I would prefer no deadzone, and if my character/view starts drifting, it means that i need a better controller ;)
I suppose, given that we generally know how much precision will be needed in certain situations, one could also programmatically change the size of the dead zone. This would be useful to keep a good feel between navigating menus, walking around a town, running through a battle zone, aiming different types of guns, etc or could also give a feeling of weight to heavy vehicles vs light vehicles.
Sort of thinking out loud, but thanks for the inspiration.
However, I don't know if you've noticed, but the OUYA controller (at least the devkit ones) seem to do a certain amount of snapping the movement to the up/down and left/right axes. It's very annoying as I use one stick to switch the tile selection between neighbouring hexagonally arranged tiles. Since they are not orientated to the x/y axes, this can quite often lead to the selection being move to the "wrong" tile / to the one the user didn't intend
Also, I noticed this on a prototype controller. Haven't tried a retail controller yet.
buuut one thing....this is probably unnecessary, but your "ideal" solution uses magnitude TWICE! Per frame!
Magnitude is a pretty expensive call because well square root is a pretty expensive operation.
You could should probably at least store it in a temp variable OR.. use sqrMagnitude! because that's much faster... but then you find yourself in the issue of positives and negatives... But you could solve that by figuring out if the individual original components of the vector are positive or negative.
Makes sense?
I'm not whistling dixie, calling 2 sqrt calls will be expensive. It is NOT negligible when working on mobile apps, and it should simply never be done if avoidable.
And although I understand for simplicity, this is not a thing of case by case optimisation, it is simply better practice -_-...

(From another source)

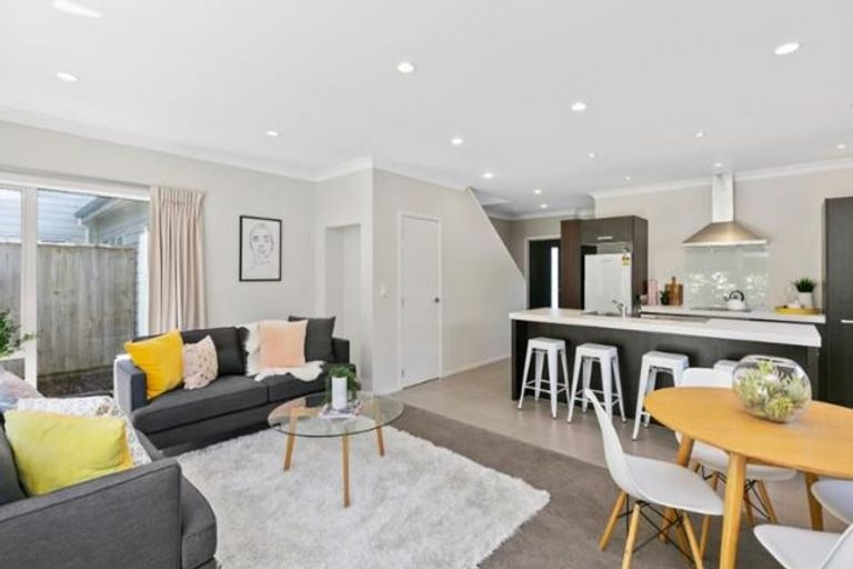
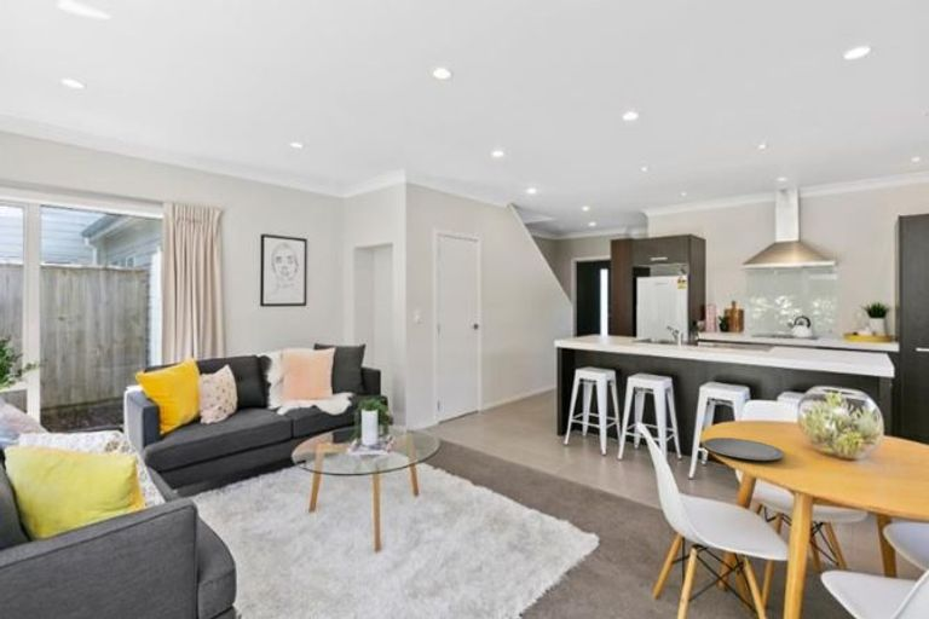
+ plate [702,436,786,462]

I noticed some games a while back that seemed to calibrate the dead zones during loading screens. I can't remember any specific titles but I do remember playing fps's that I could screw with if I cranked the joysticks to their maximum positions (or any positions I'm guessing) and held it still during the entire loading screens.
Is sampling the inputs several times during a loadscreen and modifying the dead zone accordingly (as long as there is no variance) something standard in games or even built in? and Is it a good idea?
Another fun one is to ask the users to go right then let go. Remember, those things have *springs* inside.
A dead zone value of 1 should prevent all input (1 means 100% stick extension). Anything above 1 should be effectively meaningless. Since you're still getting drift, that makes me wonder about the code you're using to read the stick. Is it possible that code is accidentally introducing some drift *after* pulling the stick input, maybe in some custom smoothing math or anything like that?
Alternatively, you might look at the input manager's "sensitivity" and "gravity" settings; they can cause inputs to change over time when your thumb isn't on the stick/button, and if they're set to outlandish values you might see such a disconnect that it feels like a drift.
It's hard to say without seeing your code/project/setup directly but I'd look at those two things first.